▸ **About this exercise**
Would it be possible to reproduce every entry exactly, please?
= = = = = = =
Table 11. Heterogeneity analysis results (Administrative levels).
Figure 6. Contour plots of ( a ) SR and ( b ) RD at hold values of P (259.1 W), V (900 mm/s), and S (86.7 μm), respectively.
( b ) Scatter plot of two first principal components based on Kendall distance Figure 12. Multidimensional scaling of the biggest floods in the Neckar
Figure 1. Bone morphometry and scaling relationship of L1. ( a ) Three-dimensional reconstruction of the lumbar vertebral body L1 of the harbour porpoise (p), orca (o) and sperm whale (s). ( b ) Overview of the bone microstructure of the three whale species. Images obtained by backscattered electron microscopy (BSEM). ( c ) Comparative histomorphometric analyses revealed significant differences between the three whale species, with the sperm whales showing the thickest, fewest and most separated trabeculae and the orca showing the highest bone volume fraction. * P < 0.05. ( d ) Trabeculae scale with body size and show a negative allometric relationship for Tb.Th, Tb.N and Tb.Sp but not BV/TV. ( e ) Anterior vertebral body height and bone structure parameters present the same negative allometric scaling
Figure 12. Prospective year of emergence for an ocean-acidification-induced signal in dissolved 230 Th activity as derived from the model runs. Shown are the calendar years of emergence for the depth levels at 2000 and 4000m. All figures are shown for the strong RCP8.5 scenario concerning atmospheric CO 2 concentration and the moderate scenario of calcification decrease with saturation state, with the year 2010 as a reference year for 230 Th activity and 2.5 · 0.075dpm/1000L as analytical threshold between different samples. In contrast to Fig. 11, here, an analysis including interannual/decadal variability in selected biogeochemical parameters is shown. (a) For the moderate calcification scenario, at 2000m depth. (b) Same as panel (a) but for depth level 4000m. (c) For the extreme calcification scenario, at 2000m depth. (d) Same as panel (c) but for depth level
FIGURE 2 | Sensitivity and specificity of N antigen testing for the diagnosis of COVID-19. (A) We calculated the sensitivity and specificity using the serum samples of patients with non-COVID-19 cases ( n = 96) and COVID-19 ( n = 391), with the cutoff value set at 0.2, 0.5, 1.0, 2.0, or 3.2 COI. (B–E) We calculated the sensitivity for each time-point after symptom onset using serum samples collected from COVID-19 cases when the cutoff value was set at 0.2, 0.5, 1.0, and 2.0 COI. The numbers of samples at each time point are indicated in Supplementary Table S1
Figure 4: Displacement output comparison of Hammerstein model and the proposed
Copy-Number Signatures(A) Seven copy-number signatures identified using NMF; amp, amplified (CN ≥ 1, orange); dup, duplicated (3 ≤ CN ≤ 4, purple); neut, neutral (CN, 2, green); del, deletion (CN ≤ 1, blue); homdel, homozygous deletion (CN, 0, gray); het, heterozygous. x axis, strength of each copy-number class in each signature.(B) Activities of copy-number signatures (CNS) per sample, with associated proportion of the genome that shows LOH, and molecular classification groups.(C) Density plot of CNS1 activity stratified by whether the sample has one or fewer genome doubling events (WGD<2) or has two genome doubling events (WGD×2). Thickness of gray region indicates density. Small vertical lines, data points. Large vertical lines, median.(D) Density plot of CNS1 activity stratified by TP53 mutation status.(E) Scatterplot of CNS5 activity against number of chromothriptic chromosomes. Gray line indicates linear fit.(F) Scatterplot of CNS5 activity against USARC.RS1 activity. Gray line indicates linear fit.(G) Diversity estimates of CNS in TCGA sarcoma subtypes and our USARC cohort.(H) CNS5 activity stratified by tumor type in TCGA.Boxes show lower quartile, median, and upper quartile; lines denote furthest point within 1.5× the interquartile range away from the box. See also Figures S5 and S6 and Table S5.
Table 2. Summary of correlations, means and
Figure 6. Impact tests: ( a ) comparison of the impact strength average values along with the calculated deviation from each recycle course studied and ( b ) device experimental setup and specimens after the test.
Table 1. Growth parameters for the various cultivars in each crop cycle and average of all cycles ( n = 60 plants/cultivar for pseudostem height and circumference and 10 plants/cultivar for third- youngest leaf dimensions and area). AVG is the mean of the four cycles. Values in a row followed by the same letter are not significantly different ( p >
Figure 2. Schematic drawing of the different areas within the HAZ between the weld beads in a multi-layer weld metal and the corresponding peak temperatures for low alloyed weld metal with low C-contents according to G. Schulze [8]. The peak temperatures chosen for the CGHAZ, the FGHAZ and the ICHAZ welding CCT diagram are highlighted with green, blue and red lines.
= = = = = = =
▸ **Exercise output**
Table 11. Heterogeneity analysis results (Administrative levels).
Figure 6. Contour plots of ( a ) SR and ( b ) RD at hold values of P (259.1 W), V (900 mm/s), and S (86.7 μm), respectively.
( b ) Scatter plot of two first principal components based on Kendall distance Figure 12. Multidimensional scaling of the biggest floods in the Neckar
Figure 1. Bone morphometry and scaling relationship of L1. ( a ) Three-dimensional reconstruction of the lumbar vertebral body L1 of the harbour porpoise (p), orca (o) and sperm whale (s). ( b ) Overview of the bone microstructure of the three whale species. Images obtained by backscattered electron microscopy (BSEM). ( c ) Comparative histomorphometric analyses revealed significant differences between the three whale species, with the sperm whales showing the thickest, fewest and most separated trabeculae and the orca showing the highest bone volume fraction. * P < 0.05. ( d ) Trabeculae scale with body size and show a negative allometric relationship for Tb.Th, Tb.N and Tb.Sp but not BV/TV. ( e ) Anterior vertebral body height and bone structure parameters present the same negative allometric scaling
Figure 12. Prospective year of emergence for an ocean-acidification-induced signal in dissolved 230 Th activity as derived from the model runs. Shown are the calendar years of emergence for the depth levels at 2000 and 4000m. All figures are shown for the strong RCP8.5 scenario concerning atmospheric CO 2 concentration and the moderate scenario of calcification decrease with saturation state, with the year 2010 as a reference year for 230 Th activity and 2.5 · 0.075dpm/1000L as analytical threshold between different samples. In contrast to Fig. 11, here, an analysis including interannual/decadal variability in selected biogeochemical parameters is shown. (a) For the moderate calcification scenario, at 2000m depth. (b) Same as panel (a) but for depth level 4000m. (c) For the extreme calcification scenario, at 2000m depth. (d) Same as panel (c) but for depth level
FIGURE 2 | Sensitivity and specificity of N antigen testing for the diagnosis of COVID-19. (A) We calculated the sensitivity and specificity using the serum samples of patients with non-COVID-19 cases ( n = 96) and COVID-19 ( n = 391), with the cutoff value set at 0.2, 0.5, 1.0, 2.0, or 3.2 COI. (B–E) We calculated the sensitivity for each time-point after symptom onset using serum samples collected from COVID-19 cases when the cutoff value was set at 0.2, 0.5, 1.0, and 2.0 COI. The numbers of samples at each time point are indicated in Supplementary Table S1
Figure 4: Displacement output comparison of Hammerstein model and the proposed
Copy-Number Signatures(A) Seven copy-number signatures identified using NMF; amp, amplified (CN ≥ 1, orange); dup, duplicated (3 ≤ CN ≤ 4, purple); neut, neutral (CN, 2, green); del, deletion (CN ≤ 1, blue); homdel, homozygous deletion (CN, 0, gray); het, heterozygous. x axis, strength of each copy-number class in each signature.(B) Activities of copy-number signatures (CNS) per sample, with associated proportion of the genome that shows LOH, and molecular classification groups.(C) Density plot of CNS1 activity stratified by whether the sample has one or fewer genome doubling events (WGD<2) or has two genome doubling events (WGD×2). Thickness of gray region indicates density. Small vertical lines, data points. Large vertical lines, median.(D) Density plot of CNS1 activity stratified by TP53 mutation status.(E) Scatterplot of CNS5 activity against number of chromothriptic chromosomes. Gray line indicates linear fit.(F) Scatterplot of CNS5 activity against USARC.RS1 activity. Gray line indicates linear fit.(G) Diversity estimates of CNS in TCGA sarcoma subtypes and our USARC cohort.(H) CNS5 activity stratified by tumor type in TCGA.Boxes show lower quartile, median, and upper quartile; lines denote furthest point within 1.5× the interquartile range away from the box. See also Figures S5 and S6 and Table S5.
Table 2. Summary of correlations, means and
Figure 6. Impact tests: ( a ) comparison of the impact strength average values along with the calculated deviation from each recycle course studied and ( b ) device experimental setup and specimens after the test.
Table 1. Growth parameters for the various cultivars in each crop cycle and average of all cycles ( n = 60 plants/cultivar for pseudostem height and circumference and 10 plants/cultivar for third- youngest leaf dimensions and area). AVG is the mean of the four cycles. Values in a row followed by the same letter are not significantly different ( p >
Figure 2. Schematic drawing of the different areas within the HAZ between the weld beads in a multi-layer weld metal and the corresponding peak temperatures for low alloyed weld metal with low C-contents according to G. Schulze [8]. The peak temperatures chosen for the CGHAZ, the FGHAZ and the ICHAZ welding CCT diagram are highlighted with green, blue and red lines.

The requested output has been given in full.